What you will do: Copy the entries below verbatim, from the line containing "Quote Module" through the end of the entries, and include both of those ends.

Source data:
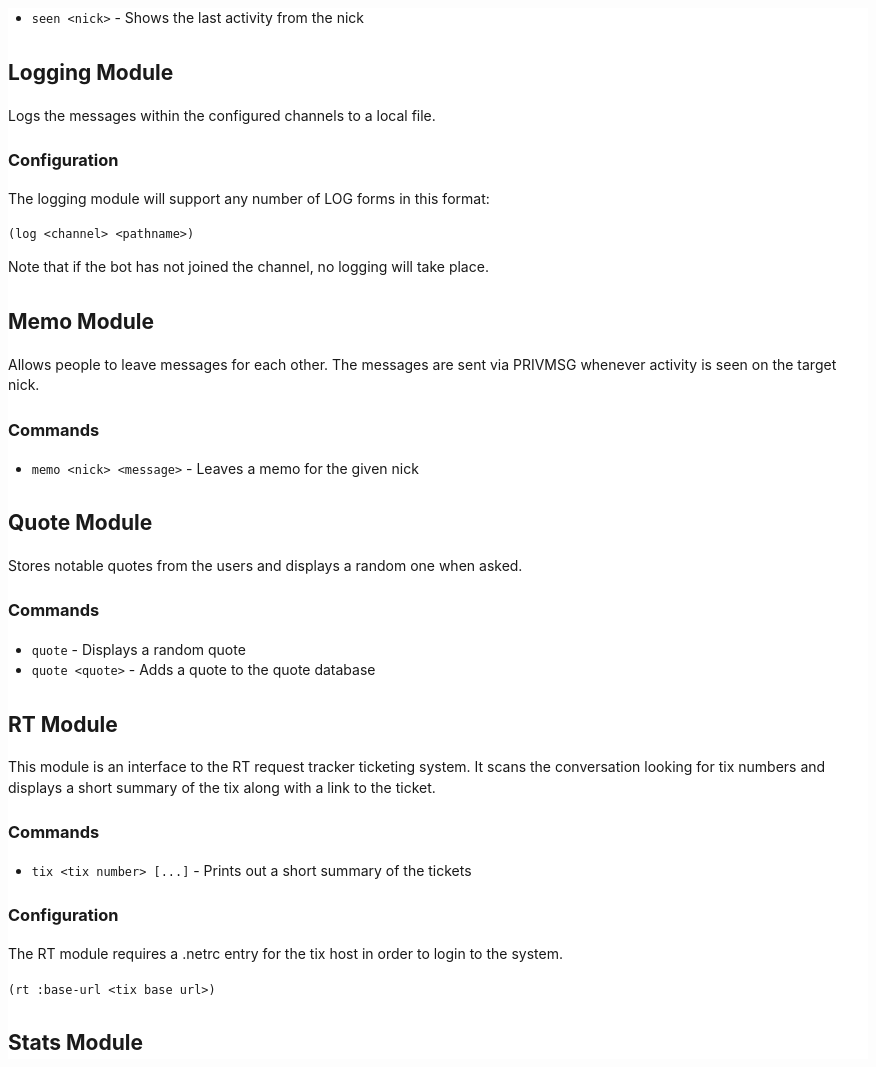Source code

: * `seen <nick>` - Shows the last activity from the nick

Logging Module
--------------

Logs the messages within the configured channels to a local file.

### Configuration

The logging module will support any number of LOG forms in this
format:

    (log <channel> <pathname>)

Note that if the bot has not joined the channel, no logging will take
place.

Memo Module
-----------

Allows people to leave messages for each other.  The messages are sent
via PRIVMSG whenever activity is seen on the target nick.

### Commands

* `memo <nick> <message>` - Leaves a memo for the given nick

Quote Module
------------

Stores notable quotes from the users and displays a random one when
asked.

### Commands

* `quote` - Displays a random quote
* `quote <quote>` - Adds a quote to the quote database

RT Module
---------

This module is an interface to the RT request tracker ticketing
system.  It scans the conversation looking for tix numbers and
displays a short summary of the tix along with a link to the ticket.

### Commands

* `tix <tix number> [...]` - Prints out a short summary of the tickets

### Configuration

The RT module requires a .netrc entry for the tix host in order to
login to the system.

    (rt :base-url <tix base url>)

Stats Module
------------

Finished exercise:
Quote Module
------------

Stores notable quotes from the users and displays a random one when
asked.

### Commands

* `quote` - Displays a random quote
* `quote <quote>` - Adds a quote to the quote database

RT Module
---------

This module is an interface to the RT request tracker ticketing
system.  It scans the conversation looking for tix numbers and
displays a short summary of the tix along with a link to the ticket.

### Commands

* `tix <tix number> [...]` - Prints out a short summary of the tickets

### Configuration

The RT module requires a .netrc entry for the tix host in order to
login to the system.

    (rt :base-url <tix base url>)

Stats Module
------------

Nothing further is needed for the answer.